Speaking to the media, he criticized the government for raising expectations during elections only to impose stringent regulations that make importing vehicles nearly impossible.
Jayasekara highlighted that four key taxes now apply to vehicle imports: taxes based on engine capacity, valuation tax, luxury tax, and an 18% VAT. Together, these taxes have caused vehicle prices to skyrocket, with importers predicting a price hike of up to 500%.
He added that the Central Bank’s insistence on maintaining “artificial vehicle prices” in the local market has further exacerbated the issue, as the government prioritized increasing tax revenue over addressing inflated prices.
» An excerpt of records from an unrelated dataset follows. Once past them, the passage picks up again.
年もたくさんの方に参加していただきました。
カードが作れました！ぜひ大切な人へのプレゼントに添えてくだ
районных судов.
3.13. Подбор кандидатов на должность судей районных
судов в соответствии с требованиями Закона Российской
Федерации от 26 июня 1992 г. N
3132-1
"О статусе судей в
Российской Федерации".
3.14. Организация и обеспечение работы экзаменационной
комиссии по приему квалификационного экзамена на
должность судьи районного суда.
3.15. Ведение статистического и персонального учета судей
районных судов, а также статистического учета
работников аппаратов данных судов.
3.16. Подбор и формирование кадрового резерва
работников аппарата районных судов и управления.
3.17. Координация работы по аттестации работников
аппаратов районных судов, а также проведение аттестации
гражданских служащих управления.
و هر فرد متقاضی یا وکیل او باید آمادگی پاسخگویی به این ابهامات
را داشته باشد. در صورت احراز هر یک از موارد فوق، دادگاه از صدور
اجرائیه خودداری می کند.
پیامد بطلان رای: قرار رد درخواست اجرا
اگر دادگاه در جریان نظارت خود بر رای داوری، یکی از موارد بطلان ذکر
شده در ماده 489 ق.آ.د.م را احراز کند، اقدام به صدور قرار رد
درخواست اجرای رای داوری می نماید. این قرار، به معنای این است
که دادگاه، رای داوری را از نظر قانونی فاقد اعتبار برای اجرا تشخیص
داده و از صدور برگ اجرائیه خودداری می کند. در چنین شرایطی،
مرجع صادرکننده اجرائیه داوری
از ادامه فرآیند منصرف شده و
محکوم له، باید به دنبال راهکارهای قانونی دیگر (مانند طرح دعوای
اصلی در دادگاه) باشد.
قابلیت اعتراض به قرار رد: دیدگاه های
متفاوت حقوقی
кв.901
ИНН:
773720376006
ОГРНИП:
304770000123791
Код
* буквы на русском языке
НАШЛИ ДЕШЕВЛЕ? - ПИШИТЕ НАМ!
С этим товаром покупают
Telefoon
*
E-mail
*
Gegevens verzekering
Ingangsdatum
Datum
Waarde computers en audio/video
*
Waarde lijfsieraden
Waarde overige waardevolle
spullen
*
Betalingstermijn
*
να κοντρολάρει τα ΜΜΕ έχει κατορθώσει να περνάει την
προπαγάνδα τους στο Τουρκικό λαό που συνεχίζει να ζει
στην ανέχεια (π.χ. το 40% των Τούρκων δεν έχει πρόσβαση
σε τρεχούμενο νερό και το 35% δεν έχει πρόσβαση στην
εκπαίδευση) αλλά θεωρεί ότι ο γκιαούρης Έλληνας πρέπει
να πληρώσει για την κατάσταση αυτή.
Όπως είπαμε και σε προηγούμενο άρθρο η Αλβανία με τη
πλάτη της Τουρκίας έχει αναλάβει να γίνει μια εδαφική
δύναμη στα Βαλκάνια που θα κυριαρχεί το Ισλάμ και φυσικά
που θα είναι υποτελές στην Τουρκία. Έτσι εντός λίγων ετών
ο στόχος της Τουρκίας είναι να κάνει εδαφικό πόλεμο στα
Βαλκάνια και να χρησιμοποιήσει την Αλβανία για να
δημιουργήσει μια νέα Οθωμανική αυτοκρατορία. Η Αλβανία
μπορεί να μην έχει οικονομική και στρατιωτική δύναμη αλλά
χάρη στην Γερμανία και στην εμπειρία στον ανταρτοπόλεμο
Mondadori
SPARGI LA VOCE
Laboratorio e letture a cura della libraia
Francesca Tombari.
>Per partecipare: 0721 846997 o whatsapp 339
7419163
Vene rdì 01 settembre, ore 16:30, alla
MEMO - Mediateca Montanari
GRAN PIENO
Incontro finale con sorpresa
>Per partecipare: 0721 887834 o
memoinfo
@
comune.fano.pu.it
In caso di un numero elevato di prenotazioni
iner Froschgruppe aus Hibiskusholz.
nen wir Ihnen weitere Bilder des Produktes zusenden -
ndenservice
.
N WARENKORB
Prasad Manage, President of the Vehicle Importers Association of Sri Lanka (VIASL), echoed these concerns, explaining that vehicle import taxes range between 200% and 500% depending on the vehicle.
He outlined that beyond excise duties, other levies, including luxury taxes, customs duties, and the 18% VAT, are calculated based on the vehicle’s value, insurance, and freight (CIF) costs. For some vehicles, cumulative taxes could reach 600%, he said, cautioning buyers against making advance payments before import processes resume.
Initial pricing estimates reveal steep costs. Popular petrol vehicles, such as the Suzuki Every, Toyota Corolla, and Nissan Dayz, are priced at Rs. 1.3 million, Rs. 6.6 million, and Rs. 1.9 million, respectively.
Hybrid vehicles, including the Suzuki Wagon R and Honda Fit, start at Rs. 1.8 million and Rs. 3.5 million, with premium models like the Toyota Prius reaching Rs. 11.3 million. These figures exclude the full impact of layered taxes.
Meanwhile, Sampath Merenchige, President of the Vehicle Importers Association of Lanka (VIAL), called for policy changes to allow the import of vehicles over five years old. Noting Japan’s tendency to phase out older vehicles, he argued that this could reduce costs and expand consumer choices.
Vehicle importers are urging the government to adopt a balanced approach that considers affordability, tax revenue, and market stability. They caution against premature panic as the final taxation structure remains uncertain.
Additionally, the government announced that fuel taxes, effective since January 2024, will remain unchanged. Petrol is taxed at Rs. 72 per liter, super diesel at Rs. 57, and auto diesel at Rs. 50.
With vehicle imports set to resume on February 1, 2025, all eyes are on the government’s final tax policies and their impact on the automobile industry. Importers hope for measures that promote affordability while ensuring market sustainability.